> _TASK PROMPT_: Reproduce exactly everything from the start of the entries down to the line containing "Алгебра 8 класс Ю.Н. Макарычев учебник", with both ends included.

> _DATA IN THIS EXERCISE_:
────────

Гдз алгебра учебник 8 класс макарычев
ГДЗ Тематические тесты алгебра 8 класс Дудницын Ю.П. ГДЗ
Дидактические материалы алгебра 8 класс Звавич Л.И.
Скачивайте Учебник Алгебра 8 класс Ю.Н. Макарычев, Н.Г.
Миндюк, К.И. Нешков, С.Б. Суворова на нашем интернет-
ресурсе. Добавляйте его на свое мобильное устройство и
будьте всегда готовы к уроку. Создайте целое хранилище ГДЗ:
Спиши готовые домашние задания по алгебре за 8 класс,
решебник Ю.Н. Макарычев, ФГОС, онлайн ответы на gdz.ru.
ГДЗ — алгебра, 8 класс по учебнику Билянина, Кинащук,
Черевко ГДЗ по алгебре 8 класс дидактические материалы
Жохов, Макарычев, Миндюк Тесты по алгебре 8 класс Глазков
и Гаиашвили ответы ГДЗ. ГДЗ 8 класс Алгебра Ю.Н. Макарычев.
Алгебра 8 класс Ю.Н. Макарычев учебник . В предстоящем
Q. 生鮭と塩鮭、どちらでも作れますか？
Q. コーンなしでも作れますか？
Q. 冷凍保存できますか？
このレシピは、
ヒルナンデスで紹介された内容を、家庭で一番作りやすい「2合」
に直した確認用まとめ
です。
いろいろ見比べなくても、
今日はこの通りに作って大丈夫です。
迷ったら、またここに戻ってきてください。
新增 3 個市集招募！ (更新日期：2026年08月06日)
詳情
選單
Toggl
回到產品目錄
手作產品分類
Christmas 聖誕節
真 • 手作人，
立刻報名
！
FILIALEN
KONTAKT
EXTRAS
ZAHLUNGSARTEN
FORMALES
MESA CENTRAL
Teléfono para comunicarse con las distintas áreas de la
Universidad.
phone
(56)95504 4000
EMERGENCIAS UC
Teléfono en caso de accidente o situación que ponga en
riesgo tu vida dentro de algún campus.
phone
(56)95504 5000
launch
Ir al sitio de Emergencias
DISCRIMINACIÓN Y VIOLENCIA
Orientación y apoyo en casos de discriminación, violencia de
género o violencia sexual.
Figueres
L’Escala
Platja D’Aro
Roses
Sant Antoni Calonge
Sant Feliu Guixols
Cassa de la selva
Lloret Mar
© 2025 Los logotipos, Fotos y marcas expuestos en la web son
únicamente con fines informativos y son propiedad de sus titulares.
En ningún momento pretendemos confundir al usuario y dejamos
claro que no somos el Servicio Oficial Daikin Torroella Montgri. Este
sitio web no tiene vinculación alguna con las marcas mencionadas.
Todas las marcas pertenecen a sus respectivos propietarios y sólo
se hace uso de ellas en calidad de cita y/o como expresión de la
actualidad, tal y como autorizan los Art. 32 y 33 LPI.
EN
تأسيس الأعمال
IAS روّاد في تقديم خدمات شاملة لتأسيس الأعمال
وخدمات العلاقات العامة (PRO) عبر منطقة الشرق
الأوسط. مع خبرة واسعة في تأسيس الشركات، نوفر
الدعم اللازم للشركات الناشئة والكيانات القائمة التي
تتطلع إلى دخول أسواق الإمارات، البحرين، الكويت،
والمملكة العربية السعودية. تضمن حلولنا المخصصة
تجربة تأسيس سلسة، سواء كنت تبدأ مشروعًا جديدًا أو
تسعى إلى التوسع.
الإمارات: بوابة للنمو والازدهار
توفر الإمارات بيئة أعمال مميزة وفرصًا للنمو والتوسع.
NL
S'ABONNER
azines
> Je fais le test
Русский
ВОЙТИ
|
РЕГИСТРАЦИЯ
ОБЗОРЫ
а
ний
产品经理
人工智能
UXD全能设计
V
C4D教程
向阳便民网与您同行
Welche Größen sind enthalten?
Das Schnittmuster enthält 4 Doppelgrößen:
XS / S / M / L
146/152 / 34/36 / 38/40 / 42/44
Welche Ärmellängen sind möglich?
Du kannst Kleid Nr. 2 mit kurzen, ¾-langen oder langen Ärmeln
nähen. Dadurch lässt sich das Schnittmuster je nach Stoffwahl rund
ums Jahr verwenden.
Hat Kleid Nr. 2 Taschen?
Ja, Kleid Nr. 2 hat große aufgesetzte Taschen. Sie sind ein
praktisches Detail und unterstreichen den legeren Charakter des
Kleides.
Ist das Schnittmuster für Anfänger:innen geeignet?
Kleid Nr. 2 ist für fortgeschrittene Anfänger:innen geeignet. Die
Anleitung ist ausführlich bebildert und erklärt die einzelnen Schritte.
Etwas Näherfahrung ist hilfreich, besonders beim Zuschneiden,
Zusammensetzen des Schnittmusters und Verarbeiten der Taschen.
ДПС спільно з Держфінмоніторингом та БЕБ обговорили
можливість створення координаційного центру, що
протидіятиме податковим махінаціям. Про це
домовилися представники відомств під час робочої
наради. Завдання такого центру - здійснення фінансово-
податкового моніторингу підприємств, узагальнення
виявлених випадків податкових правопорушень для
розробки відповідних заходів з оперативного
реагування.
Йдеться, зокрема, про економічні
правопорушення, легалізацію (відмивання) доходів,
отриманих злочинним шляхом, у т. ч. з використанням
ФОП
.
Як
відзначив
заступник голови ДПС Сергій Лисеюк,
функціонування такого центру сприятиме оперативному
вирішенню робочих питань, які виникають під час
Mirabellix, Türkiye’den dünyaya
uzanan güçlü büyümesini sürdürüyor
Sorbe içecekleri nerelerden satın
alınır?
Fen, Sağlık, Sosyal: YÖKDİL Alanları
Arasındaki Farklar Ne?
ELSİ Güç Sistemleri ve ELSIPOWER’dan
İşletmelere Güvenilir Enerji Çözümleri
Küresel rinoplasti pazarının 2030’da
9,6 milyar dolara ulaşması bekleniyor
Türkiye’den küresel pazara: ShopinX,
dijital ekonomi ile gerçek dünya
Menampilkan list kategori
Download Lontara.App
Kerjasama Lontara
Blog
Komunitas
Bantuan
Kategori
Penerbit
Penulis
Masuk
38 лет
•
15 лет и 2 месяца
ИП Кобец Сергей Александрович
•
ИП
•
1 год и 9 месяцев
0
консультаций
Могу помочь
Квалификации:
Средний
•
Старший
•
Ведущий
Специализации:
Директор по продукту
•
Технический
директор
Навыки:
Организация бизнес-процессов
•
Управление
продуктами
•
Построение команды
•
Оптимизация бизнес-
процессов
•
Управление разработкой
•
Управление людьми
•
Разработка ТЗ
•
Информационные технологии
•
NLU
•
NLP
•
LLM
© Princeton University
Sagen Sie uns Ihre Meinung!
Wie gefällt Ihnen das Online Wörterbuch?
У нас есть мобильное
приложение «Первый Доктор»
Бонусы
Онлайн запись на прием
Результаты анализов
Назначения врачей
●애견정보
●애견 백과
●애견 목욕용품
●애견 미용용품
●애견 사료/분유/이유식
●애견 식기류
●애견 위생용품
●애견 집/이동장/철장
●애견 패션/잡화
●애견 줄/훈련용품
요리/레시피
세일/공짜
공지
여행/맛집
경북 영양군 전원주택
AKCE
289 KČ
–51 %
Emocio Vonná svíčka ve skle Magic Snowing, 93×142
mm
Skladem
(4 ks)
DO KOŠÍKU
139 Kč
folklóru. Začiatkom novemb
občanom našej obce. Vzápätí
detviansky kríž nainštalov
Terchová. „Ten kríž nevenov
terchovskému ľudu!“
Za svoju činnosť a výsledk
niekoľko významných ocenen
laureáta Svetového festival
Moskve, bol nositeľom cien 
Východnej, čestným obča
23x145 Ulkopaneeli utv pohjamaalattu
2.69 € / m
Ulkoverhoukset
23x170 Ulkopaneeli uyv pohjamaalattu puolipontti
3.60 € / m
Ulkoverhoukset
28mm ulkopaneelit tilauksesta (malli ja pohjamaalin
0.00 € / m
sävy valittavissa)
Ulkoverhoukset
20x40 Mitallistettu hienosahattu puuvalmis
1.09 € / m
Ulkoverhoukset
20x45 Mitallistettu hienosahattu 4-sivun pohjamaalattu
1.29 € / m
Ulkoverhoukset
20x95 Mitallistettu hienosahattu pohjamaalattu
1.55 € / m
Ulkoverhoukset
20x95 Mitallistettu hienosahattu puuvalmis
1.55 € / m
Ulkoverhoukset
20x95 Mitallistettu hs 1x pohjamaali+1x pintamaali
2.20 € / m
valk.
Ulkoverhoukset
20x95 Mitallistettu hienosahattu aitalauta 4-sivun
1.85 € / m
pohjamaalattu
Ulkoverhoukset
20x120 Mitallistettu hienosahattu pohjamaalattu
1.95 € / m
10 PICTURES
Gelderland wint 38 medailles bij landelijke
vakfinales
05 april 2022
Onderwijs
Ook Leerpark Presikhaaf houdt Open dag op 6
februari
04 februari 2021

────────

> _REPLY TO THE EXERCISE_:
Гдз алгебра учебник 8 класс макарычев
ГДЗ Тематические тесты алгебра 8 класс Дудницын Ю.П. ГДЗ
Дидактические материалы алгебра 8 класс Звавич Л.И.
Скачивайте Учебник Алгебра 8 класс Ю.Н. Макарычев, Н.Г.
Миндюк, К.И. Нешков, С.Б. Суворова на нашем интернет-
ресурсе. Добавляйте его на свое мобильное устройство и
будьте всегда готовы к уроку. Создайте целое хранилище ГДЗ:
Спиши готовые домашние задания по алгебре за 8 класс,
решебник Ю.Н. Макарычев, ФГОС, онлайн ответы на gdz.ru.
ГДЗ — алгебра, 8 класс по учебнику Билянина, Кинащук,
Черевко ГДЗ по алгебре 8 класс дидактические материалы
Жохов, Макарычев, Миндюк Тесты по алгебре 8 класс Глазков
и Гаиашвили ответы ГДЗ. ГДЗ 8 класс Алгебра Ю.Н. Макарычев.
Алгебра 8 класс Ю.Н. Макарычев учебник . В предстоящем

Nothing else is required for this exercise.